Re: [PATCH] xfs: require an rcu grace period before inode recycle

From: Brian Foster <bfoster@redhat.com>
To: "Paul E. McKenney" <paulmck@kernel.org>
Cc: Dave Chinner <david@fromorbit.com>,
	linux-xfs@vger.kernel.org, Al Viro <viro@zeniv.linux.org.uk>,
	Ian Kent <raven@themaw.net>,
	rcu@vger.kernel.org
Subject: Re: [PATCH] xfs: require an rcu grace period before inode recycle
Date: Wed, 26 Jan 2022 08:21:49 -0500	[thread overview]
Message-ID: <YfFK7dYHKCEPCRoB@bfoster> (raw)
In-Reply-To: <20220126052910.GX4285@paulmck-ThinkPad-P17-Gen-1>

On Tue, Jan 25, 2022 at 09:29:10PM -0800, Paul E. McKenney wrote:
> On Wed, Jan 26, 2022 at 09:36:07AM +1100, Dave Chinner wrote:
> > On Tue, Jan 25, 2022 at 06:40:44AM -0800, Paul E. McKenney wrote:
> > > On Tue, Jan 25, 2022 at 11:31:20AM +1100, Dave Chinner wrote:
> > > > > Ok, I think we're talking about slightly different things. What I mean
> > > > > above is that if a task removes a file and goes off doing unrelated
> > > > > $work, that inode will just sit on the percpu queue indefinitely. That's
> > > > > fine, as there's no functional need for us to process it immediately
> > > > > unless we're around -ENOSPC thresholds or some such that demand reclaim
> > > > > of the inode.

▬▬▬▬▬▬

USING THE INFORMATION:
a) Answer these questions about the XFS patch thread:
(i) At what date and time was the message sent?
(ii) To whom is the message addressed in its "To:" field?
(iii) Where does the inode sit indefinitely when a task removes a file and goes off doing unrelated work?
b) Write the next part of the XFS patch thread, picking up after its final sentence.
The lines after this point come from a separate source.

RAW DATA:

▬▬▬▬▬▬

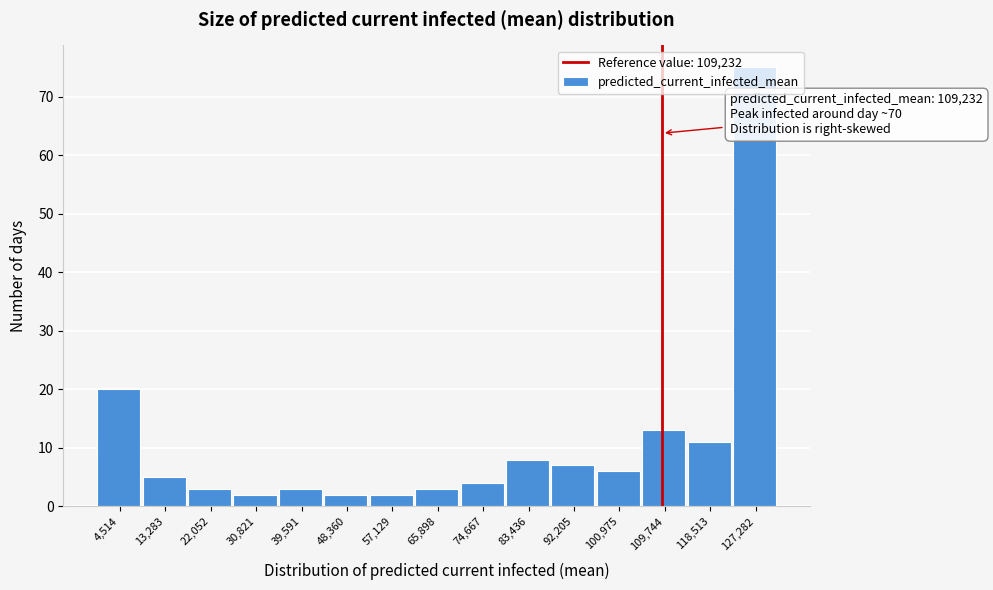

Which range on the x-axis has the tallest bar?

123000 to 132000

▬▬▬▬▬▬

RESULTS FOR THE EXERCISE:
a)
(i) Wed, 26 Jan 2022 08:21:49 -0500
(ii) Paul E. McKenney
(iii) On the percpu queue

b)
> > > > 
> > > > Yup, an occasional unlink sitting around for a while on an unlinked
> > > > list isn't going to cause a performance problem.  Indeed, such
> > > > workloads are more likely to benefit from the reduced unlink()
> > > > syscall overhead and won't even notice the increase in background
> > > > CPU overhead for inactivation of those occasional inodes.
> > > > 
> > > > > It sounds like what you're talking about is specifically
> > > > > the behavior/performance of sustained file removal (which is important
> > > > > obviously), where apparently there is a notable degradation if the
> > > > > queues become deep enough to push the inode batches out of CPU cache. So
> > > > > that makes sense...
> > > > 
> > > > Yup, sustained bulk throughput is where cache residency really
> > > > matters. And for unlink, sustained unlink workloads are quite
> > > > common; they often are something people wait for on the command line
> > > > or make up a performance critical component of a highly concurrent
> > > > workload so it's pretty important to get this part right.
> > > > 
> > > > > > Darrick made the original assumption that we could delay
> > > > > > inactivation indefinitely and so he allowed really deep queues of up
> > > > > > to 64k deferred inactivations. But with queues this deep, we could
> > > > > > never get that background inactivation code to perform anywhere near
> > > > > > the original synchronous background inactivation code. e.g. I
> > > > > > measured 60-70% performance degradataions on my scalability tests,
> > > > > > and nothing stood out in the profiles until I started looking at
> > > > > > CPU data cache misses.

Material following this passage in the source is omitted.